Так же неожиданно как и появились, партизаны исчезают. Всё стихает.
Явление III
Тряпочкин. — Потом дам. Ну, ну, спужался. У нас, Веприк, у человеков, то есть, так уж заведено испокон веку: поёт человек. Трудно ему — поёт, весело ему — поёт, свадьбу играет — и тогда поёт, хоронят его — сам не поёт, конечно, так друзья поют. Песня — вот какое человеку дано заведение. Это ещё от отцов пошло.

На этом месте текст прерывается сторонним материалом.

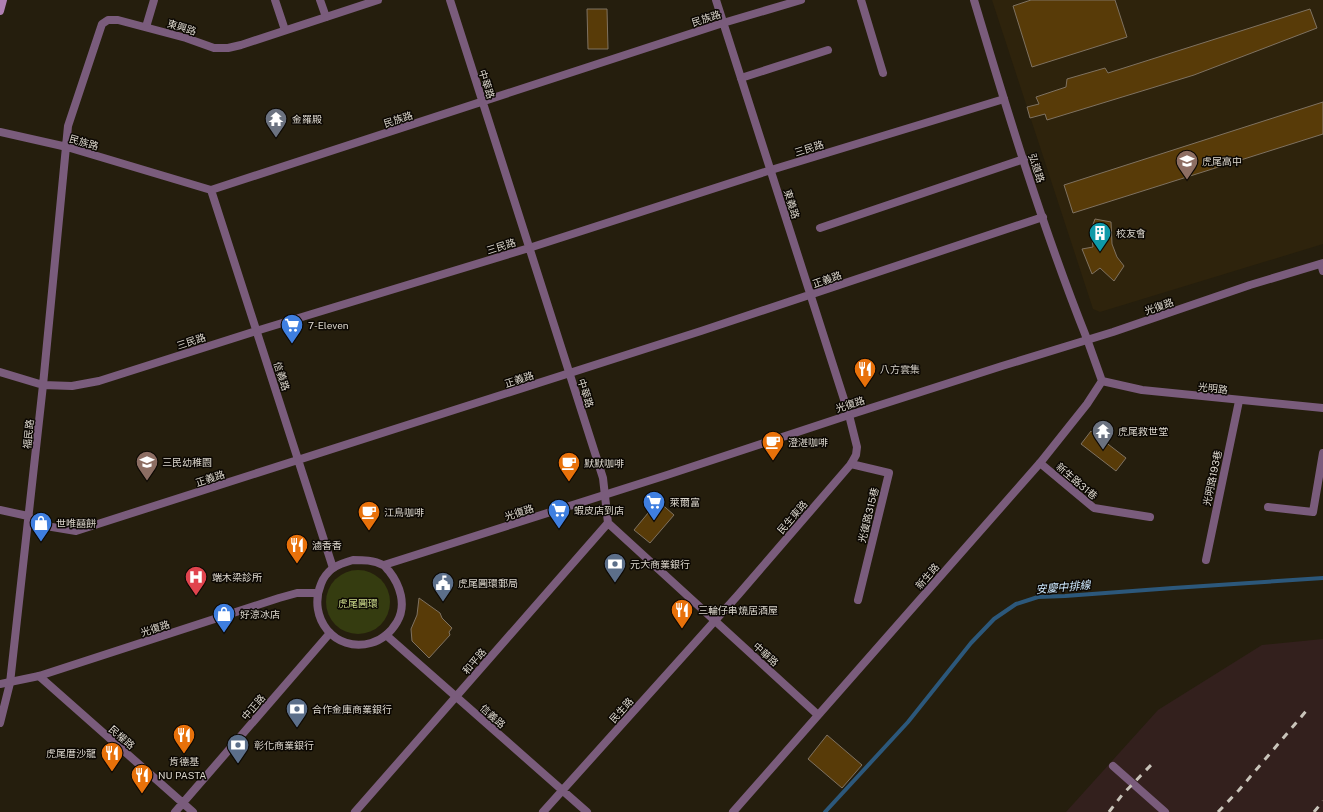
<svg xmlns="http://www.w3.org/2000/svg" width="1323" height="812" font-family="'Public Sans','Noto Sans TC',sans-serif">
	<rect width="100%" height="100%" fill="#251e0d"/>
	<!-- industrial -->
	<path fill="#33201d" d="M1323 639V812H1066L1158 710 1262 645Z"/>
	<!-- built -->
	<path fill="#2e230c" d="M992 0H1323V244L1100 312 1093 309Z"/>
	<!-- green -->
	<path fill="#353c10" d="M326 602a32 32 0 1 1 64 0a32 32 0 1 1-64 0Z"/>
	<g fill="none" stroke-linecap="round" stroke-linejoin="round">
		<!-- stream -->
		<path stroke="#2c587b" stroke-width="4" d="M825 812 908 722 971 643 994 619 1016 604 1038 597 1065 596 1173 588 1323 578"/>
	</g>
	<!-- building -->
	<path fill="#583b08" stroke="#7f7261" d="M1031 0H1115L1127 37 1032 67 1013 6Z
		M587 9H607L608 49H588Z
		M1310 9 1317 28 1194 75 1155 87 1047 120 1045 114 1030 118 1027 107 1039 104 1036 97 1066 87 1067 79 1105 68 1108 73Z
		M1323 102V134L1073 213 1064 185Z
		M1095 219 1111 222 1112 244 1117 257 1124 266 1114 281 1100 268 1092 274 1082 249 1093 247 1091 230Z
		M1091 431 1126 458 1116 471 1081 444Z
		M658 501 674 515 650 543 634 530Z
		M419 598 440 613 442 618 452 628 449 632 450 635 429 658 412 641 411 629 417 615Z
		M827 735 862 765 842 788 808 759Z"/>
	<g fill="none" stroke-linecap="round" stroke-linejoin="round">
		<!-- service -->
		<path stroke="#7a5c7c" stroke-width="8" d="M275 0 285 30
			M320 0 326 17
			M861 0 883 73
			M741 78 828 50
			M820 228 1024 159
			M1321 264 1323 271
			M1040 463 1094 508 1150 517
			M851 464 889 473 858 600
			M1268 507 1313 512 1323 453
			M1206 560 1239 401
			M1113 766 1165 812"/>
		<!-- minor -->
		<path stroke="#7a5c7c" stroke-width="8" d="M450 0 603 478 608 523 818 715
			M146 27 154 0
			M0 132 67 147 211 190 723 23 801 0
			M211 190 333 568
			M0 372 43 385 72 386 99 381 256 331 529 248 771 170 1004 99
			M1102 381 1142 390 1323 408
			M0 510 28 516 40 525 76 531 701 331 1043 217
			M386 635 587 812
			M39 676 193 812
			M0 723 10 683 43 385 68 126 102 24 108 20H118L186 38 214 48H228L241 45 378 0
			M175 812 330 633
			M355 812 608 523
			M543 812 738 595 851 464 856 455 857 447 849 415 716 0
			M733 812 1040 463 1087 404 1102 381 1087 339"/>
		<!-- tertiary -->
		<path stroke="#7a5c7c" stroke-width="8" d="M974 0C1008 114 1043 229 1087 339
			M353 560C363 560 374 560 383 565 385 566 387 569 389 571 400 585 407 605 397 622 391 632 382 640 371 643 335 653 307 618 321 584 323 578 328 572 333 568 339 564 346 562 353 560Z
			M384 565 667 475 849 415 1002 366 1113 332 1250 285 1323 263
			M0 684 39 676 279 598 297 593H317"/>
		<!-- secondary -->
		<path stroke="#af7fb2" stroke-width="8" d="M0 11 3 0"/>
		<!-- rail -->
		<path stroke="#c9c4ba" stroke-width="3" stroke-dasharray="7 7" stroke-linecap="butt" d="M1109 812 1122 795 1151 765
			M1218 812 1239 790 1307 710
			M1314 812 1323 801"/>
	</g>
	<!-- icons -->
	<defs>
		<g id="temple-pin" transform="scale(1.15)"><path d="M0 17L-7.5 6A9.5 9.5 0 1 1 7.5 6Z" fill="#6b7280" stroke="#0c0803"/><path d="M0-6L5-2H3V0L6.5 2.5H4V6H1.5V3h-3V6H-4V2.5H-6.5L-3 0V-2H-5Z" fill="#fff"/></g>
		<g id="school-pin" transform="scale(1.15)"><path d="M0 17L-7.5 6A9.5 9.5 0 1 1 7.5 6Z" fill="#8d6e63" stroke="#0c0803"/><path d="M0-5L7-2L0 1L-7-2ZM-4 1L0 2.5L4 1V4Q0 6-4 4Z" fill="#fff"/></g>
		<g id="building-pin" transform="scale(1.15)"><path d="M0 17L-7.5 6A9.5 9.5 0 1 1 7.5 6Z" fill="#0f9aa8" stroke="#0c0803"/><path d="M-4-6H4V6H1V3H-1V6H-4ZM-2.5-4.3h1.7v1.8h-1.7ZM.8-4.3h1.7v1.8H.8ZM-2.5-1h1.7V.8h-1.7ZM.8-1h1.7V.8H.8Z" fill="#fff"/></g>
		<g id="supermarket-pin" transform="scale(1.15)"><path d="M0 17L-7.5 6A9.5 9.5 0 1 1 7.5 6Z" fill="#3f7fe0" stroke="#0c0803"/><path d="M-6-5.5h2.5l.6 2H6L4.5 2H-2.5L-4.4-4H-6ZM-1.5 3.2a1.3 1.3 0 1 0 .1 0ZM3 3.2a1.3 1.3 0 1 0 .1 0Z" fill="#fff"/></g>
		<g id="restaurant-pin" transform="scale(1.15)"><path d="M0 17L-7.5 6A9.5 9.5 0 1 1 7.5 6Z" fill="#e8710a" stroke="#0c0803"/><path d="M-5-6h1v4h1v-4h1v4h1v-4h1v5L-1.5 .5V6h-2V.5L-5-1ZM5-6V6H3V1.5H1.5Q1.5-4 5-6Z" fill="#fff"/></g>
		<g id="cafe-pin" transform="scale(1.15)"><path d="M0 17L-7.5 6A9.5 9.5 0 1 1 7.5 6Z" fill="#e8710a" stroke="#0c0803"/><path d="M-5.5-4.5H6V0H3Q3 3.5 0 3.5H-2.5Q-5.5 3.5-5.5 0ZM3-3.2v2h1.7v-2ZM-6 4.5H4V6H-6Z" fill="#fff"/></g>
		<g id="shop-pin" transform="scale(1.15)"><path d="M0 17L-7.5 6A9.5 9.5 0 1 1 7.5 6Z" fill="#3f7fe0" stroke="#0c0803"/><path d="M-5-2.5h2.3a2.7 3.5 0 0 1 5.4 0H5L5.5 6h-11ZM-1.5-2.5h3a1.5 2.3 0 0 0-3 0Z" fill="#fff"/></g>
		<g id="bank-pin" transform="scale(1.15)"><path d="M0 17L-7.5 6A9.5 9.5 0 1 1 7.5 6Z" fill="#5c6f8a" stroke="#0c0803"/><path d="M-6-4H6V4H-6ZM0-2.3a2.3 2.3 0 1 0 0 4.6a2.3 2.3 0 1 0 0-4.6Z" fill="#fff"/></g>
		<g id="hospital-pin" transform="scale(1.15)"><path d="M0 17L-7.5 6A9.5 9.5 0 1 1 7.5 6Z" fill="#e0444e" stroke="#0c0803"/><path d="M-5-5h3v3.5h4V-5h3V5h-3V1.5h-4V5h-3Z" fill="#fff"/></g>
		<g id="civic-pin" transform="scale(1.15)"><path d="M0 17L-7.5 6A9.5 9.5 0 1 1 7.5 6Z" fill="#5c6f8a" stroke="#0c0803"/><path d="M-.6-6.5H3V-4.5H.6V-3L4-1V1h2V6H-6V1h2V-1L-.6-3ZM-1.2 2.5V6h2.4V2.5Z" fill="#fff"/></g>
	</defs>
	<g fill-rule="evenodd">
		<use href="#temple-pin" x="276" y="119"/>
		<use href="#school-pin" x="1187" y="161"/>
		<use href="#building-pin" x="1100" y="233"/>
		<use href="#supermarket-pin" x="292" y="325"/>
		<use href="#restaurant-pin" x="865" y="369"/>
		<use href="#temple-pin" x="1103" y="431"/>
		<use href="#cafe-pin" x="773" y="442"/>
		<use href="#school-pin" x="147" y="462"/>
		<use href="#cafe-pin" x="569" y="463"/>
		<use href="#supermarket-pin" x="654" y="502"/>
		<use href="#supermarket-pin" x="559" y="510"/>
		<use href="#cafe-pin" x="369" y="512"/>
		<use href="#shop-pin" x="41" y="523"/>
		<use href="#restaurant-pin" x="297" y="545"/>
		<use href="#bank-pin" x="615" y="564"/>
		<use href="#hospital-pin" x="196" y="577"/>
		<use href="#civic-pin" x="443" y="583"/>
		<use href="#restaurant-pin" x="682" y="610"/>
		<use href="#shop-pin" x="224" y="614"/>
		<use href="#bank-pin" x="297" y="709"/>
		<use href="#restaurant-pin" x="184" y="735"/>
		<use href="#bank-pin" x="238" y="745"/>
		<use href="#restaurant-pin" x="112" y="753"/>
		<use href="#restaurant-pin" x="142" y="775"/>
	</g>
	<g text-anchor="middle" stroke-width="3" stroke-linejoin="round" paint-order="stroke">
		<!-- street labels -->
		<g font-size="10" fill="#dcd7cd" stroke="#0c0803">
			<text transform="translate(706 18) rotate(-18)" y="4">民族路</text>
			<text transform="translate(182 27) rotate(17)" y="4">東興路</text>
			<text transform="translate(487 84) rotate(72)" y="4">中華路</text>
			<text transform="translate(398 119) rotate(-18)" y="4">民族路</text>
			<text transform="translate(84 142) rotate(16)" y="4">民族路</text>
			<text transform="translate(809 148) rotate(-17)" y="4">三民路</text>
			<text transform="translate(1037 168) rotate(72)" y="4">弘道路</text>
			<text transform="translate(792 204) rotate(73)" y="4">東義路</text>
			<text transform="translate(501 246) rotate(-17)" y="4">三民路</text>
			<text transform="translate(827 279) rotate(-19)" y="4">正義路</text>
			<text transform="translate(1159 306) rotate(-19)" y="4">光復路</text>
			<text transform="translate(191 341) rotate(-18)" y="4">三民路</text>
			<text transform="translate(282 376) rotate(72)" y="4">信義路</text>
			<text transform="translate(519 379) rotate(-18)" y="4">正義路</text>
			<text transform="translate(1213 388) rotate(7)" y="4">光明路</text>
			<text transform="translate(586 393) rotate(72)" y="4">中華路</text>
			<text transform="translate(850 404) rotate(-18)" y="4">光復路</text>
			<text transform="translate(28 434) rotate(-84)" y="4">福民路</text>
			<text transform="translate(210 478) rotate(-18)" y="4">正義路</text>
			<text transform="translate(1212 478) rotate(-78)" y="4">光明路193巷</text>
			<text transform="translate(1077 481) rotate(40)" y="4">新生路31巷</text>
			<text transform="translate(519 512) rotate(-18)" y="4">光復路</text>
			<text transform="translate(868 515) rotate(-76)" y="4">光復路315巷</text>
			<text transform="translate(792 517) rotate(-49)" y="4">民生東路</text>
			<text transform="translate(927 576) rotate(-49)" y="4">新生路</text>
			<text transform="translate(155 628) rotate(-18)" y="4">光復路</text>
			<text transform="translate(766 654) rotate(42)" y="4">中華路</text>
			<text transform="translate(474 661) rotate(-49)" y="4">和平路</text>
			<text transform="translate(253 707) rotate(-49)" y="4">中正路</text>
			<text transform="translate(621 710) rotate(-48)" y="4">民生路</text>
			<text transform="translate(493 716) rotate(42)" y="4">信義路</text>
			<text transform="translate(122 737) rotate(41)" y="4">民權路</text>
		</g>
		<!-- poi labels -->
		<g font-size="10" fill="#dcd7cd" stroke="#0c0803" text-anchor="start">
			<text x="292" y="123">金羅殿</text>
			<text x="1202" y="165">虎尾高中</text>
			<text x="1116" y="237">校友會</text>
			<text x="308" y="329">7-Eleven</text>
			<text x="880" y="373">八方雲集</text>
			<text x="1118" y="435">虎尾救世堂</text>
			<text x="788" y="446">澄湛咖啡</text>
			<text x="162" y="466">三民幼稚園</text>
			<text x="584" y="467">默默咖啡</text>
			<text x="670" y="506">萊爾富</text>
			<text x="574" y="514">蝦皮店到店</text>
			<text x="384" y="516">江鳥咖啡</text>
			<text x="56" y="527">世唯囍餅</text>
			<text x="312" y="549">滷香香</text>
			<text x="630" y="568">元大商業銀行</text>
			<text x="212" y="581">端木梁診所</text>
			<text x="458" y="587">虎尾圓環郵局</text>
			<text x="698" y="614">三輪仔串燒居酒屋</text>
			<text x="240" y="618">好涼冰店</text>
			<text x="312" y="713">合作金庫商業銀行</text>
			<text x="254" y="749">彰化商業銀行</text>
			<text x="96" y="757" text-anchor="end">虎尾厝沙龍</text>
			<text x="184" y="765" text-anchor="middle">肯德基</text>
			<text x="158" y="779">NU PASTA</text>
		</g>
		<!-- park labels -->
		<g font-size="10" fill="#cddc8c" stroke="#0c0803">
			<text x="358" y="607">虎尾圓環</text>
		</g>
		<!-- water labels -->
		<g font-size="11" font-style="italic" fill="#cbe6fc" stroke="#0c0803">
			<text transform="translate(1063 587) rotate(-5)" y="4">安慶中排線</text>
		</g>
	</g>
</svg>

Аджмир. — От отцов отцов даже.
Тряпочкин. — И поёт, и поёт. У нас в колхозе тракторист один был. Как тоже тракторист, не совсем. Трактора у нас в колхозе отродясь не было. А тракторист был. И вот из города телефонограмма: так, мол, и так, на район тракторы пришли. Откомандируйте, мол, тракториста вашего для получения. Собрали мы нашего Ванечку, денег ему дали, мандат, крепкое слово с него взяли, чтоб доставил трактор в наилучшем виде. Спели на дорожку, ушёл. Через три дня смотрим — вернулся наш Ванечка. Весь в рваном, ремня на ём нет, сапог нет, глаза красные, усталые глаза. Где, говорим, трактор? Там, говорит, ваш трактор. Утопил я его. Делайте, хрестьяне, что положено, потому как не оправдал я вашего доверья: никакой я не тракторист, а только один раз тую машину и видел на выставке в одна тыща пятнадцатом году. И запел тонким голосочком своим арию Вольфрама из Вагнера. Что с ним делать было? Повинную голову топор не сечёт, подтянули Вагнера.
Явление IV
На сцене появляются Иван Подкова и Михай Кодряну. Мерно притоптывая и приговаривая «Чух-чух-чух, чух-чух-чух», они несут на плечах сиденье от трактора «Коммунар». На сиденье гордо восседает Лукьяниха, в мотоциклетных очках и лётчицком шлеме. Крутя перед собой воображаемый руль, она противным визгливым голосом декламирует:
— Светит месяц очень ярко, я — ударница-доярка,
Мой милёнок — гармонист и ударник-тракторист!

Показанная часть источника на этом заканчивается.